De incógnito estuvo ayer en la ciudad de Arauca el Ministro de la Defensa Nacional, Juan Carlos Pinzón Bueno, quien se trasladó hasta el centro poblado de Puerto Jordán, en jurisdicción del municipio de Tame, punto de operaciones de la Fuerza de Tarea Quirón, donde se reunión con los altos mandos militares y de policía de la región.
La prensa encargada del Ejército Nacional en el área de operaciones en esta ´parte del departamento de Arauca dijo de la presencia del alto funcionario del gobierno nacional, que hizo un reconocimiento al trabajo adelantado por la tropas del Ejército Nacional, la Fuerza Aérea, la Armada y la Policía, en el departamento de Arauca.
El ministro Pinzón Bueno habló de los golpes propinados a la guerrilla, en años anteriores, a la vez que hizo un llamado a los integrantes de las Farc y Eln a desmovilizarse, expresó un saludo a la población civil, mencionó el trabajo de acción integral y de consolidación territorial, como también de la prevención del reclutamiento ilícito de menores de edad al conflicto armado por las dos organizaciones terroristas que delinquen en esta región del país
Durante su visita en compañía del mando militar y de policía, el alto funcionario, analizó aspectos de seguridad y adoptó medidas para contrarrestar el accionar violento de los actores armados de las Farc y el Eln.

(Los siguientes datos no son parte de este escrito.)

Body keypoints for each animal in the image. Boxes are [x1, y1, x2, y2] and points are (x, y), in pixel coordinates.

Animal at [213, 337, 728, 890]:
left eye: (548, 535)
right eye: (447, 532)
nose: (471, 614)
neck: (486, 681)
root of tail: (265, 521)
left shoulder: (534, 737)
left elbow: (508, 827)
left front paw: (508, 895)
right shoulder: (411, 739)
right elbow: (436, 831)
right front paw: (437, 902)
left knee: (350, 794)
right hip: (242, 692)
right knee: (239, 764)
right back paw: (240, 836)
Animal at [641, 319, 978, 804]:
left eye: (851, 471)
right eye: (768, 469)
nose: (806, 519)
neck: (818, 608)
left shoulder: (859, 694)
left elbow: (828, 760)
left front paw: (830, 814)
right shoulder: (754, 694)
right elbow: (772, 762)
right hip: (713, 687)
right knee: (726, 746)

Sectores productivos, agremiaciones y la misma población civil, catalogaron esta actitud del funcionario de defensa nacional como arrogante y negativa, porque la idea era que el ministro conociera de primera mano la realidad de lo que está ocurriendo en la región, y no contado a través de los efectivos de la fuerza pública.
No se entiende como se reconoce una posición del comandante de la Brigada 18, coronel Eduardo Quiroz Chaparro, quien hasta el momento no ha hecho un pronunciamiento de la racha de atentados a la infraestructura eléctrica en el campo Caño Limón, las voladuras al oleoducto, el secuestro de trabajadores petroleras en vías del departamento, la quema de vehículos en los ejes viales y hasta el robo de los mismos vehículos contratados por compañías al servicio petrolero y la obstrucción de la libre movilidad de todos los araucanos.

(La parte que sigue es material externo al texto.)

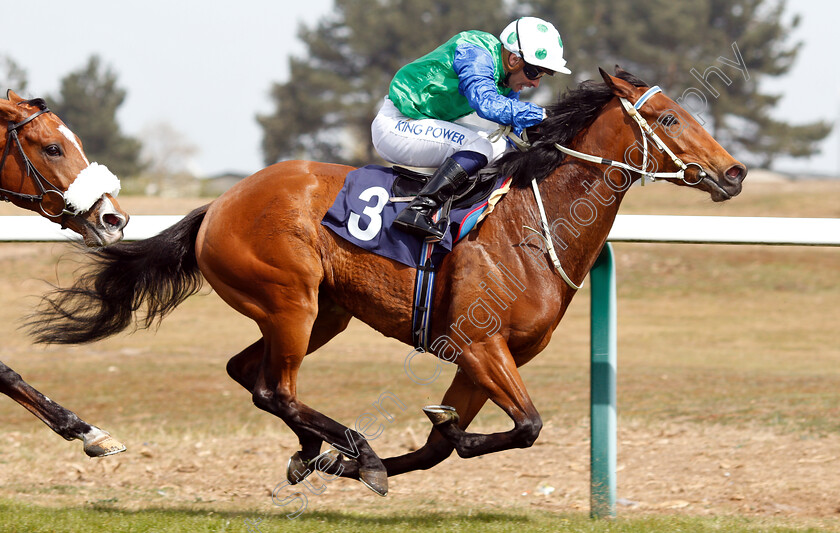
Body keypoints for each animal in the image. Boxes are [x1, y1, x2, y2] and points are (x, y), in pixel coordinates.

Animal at [27, 68, 748, 492]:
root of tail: (221, 203)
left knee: (249, 375)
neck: (530, 223)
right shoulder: (480, 345)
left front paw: (383, 451)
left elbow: (444, 446)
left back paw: (316, 451)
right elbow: (529, 425)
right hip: (291, 302)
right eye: (670, 119)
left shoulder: (482, 359)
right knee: (275, 386)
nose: (736, 172)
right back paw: (353, 447)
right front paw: (369, 457)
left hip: (323, 312)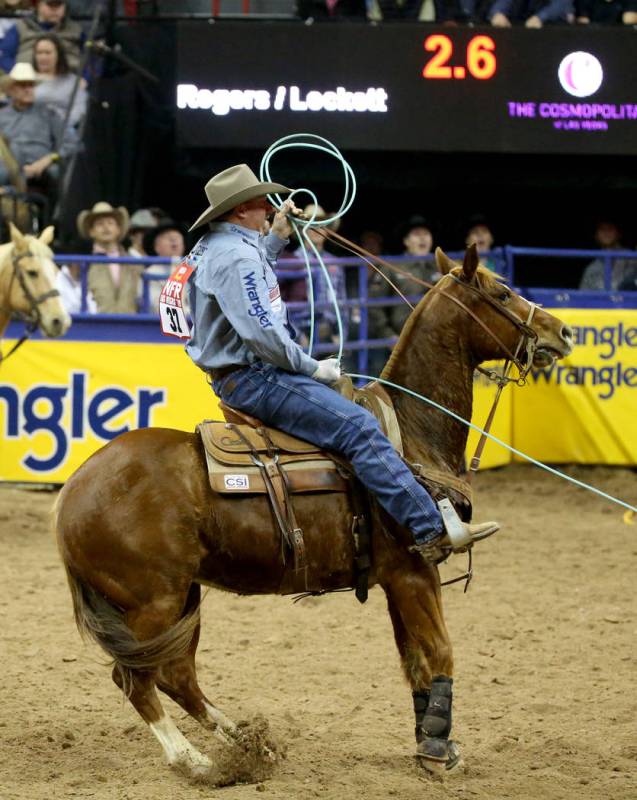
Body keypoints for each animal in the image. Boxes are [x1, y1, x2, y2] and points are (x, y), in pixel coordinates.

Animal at [53, 244, 572, 780]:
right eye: (502, 293)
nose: (562, 331)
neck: (411, 431)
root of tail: (70, 492)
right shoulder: (415, 572)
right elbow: (440, 652)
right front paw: (437, 749)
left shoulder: (397, 580)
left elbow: (416, 662)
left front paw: (431, 740)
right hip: (153, 602)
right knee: (136, 679)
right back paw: (193, 760)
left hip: (183, 598)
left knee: (176, 674)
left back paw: (248, 743)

No se entiende como se reconoce una realidad que ha estado oculta, son más los resultados negativos que ha tenido el ejército nacional en la región, que las operaciones exitosas que ningún medio de comunicación conoce.
A la fecha, la única fuerza que da cuenta de lo que está pasando es la policía nacional, en cabeza de su comandante, coronel Wilson Bravo Cárdenas y las autoridades civiles, alcaldes y gobernador, quienes se atreven a contar lo que está ocurriendo en la zona rural, competencia del Ejército Nacional.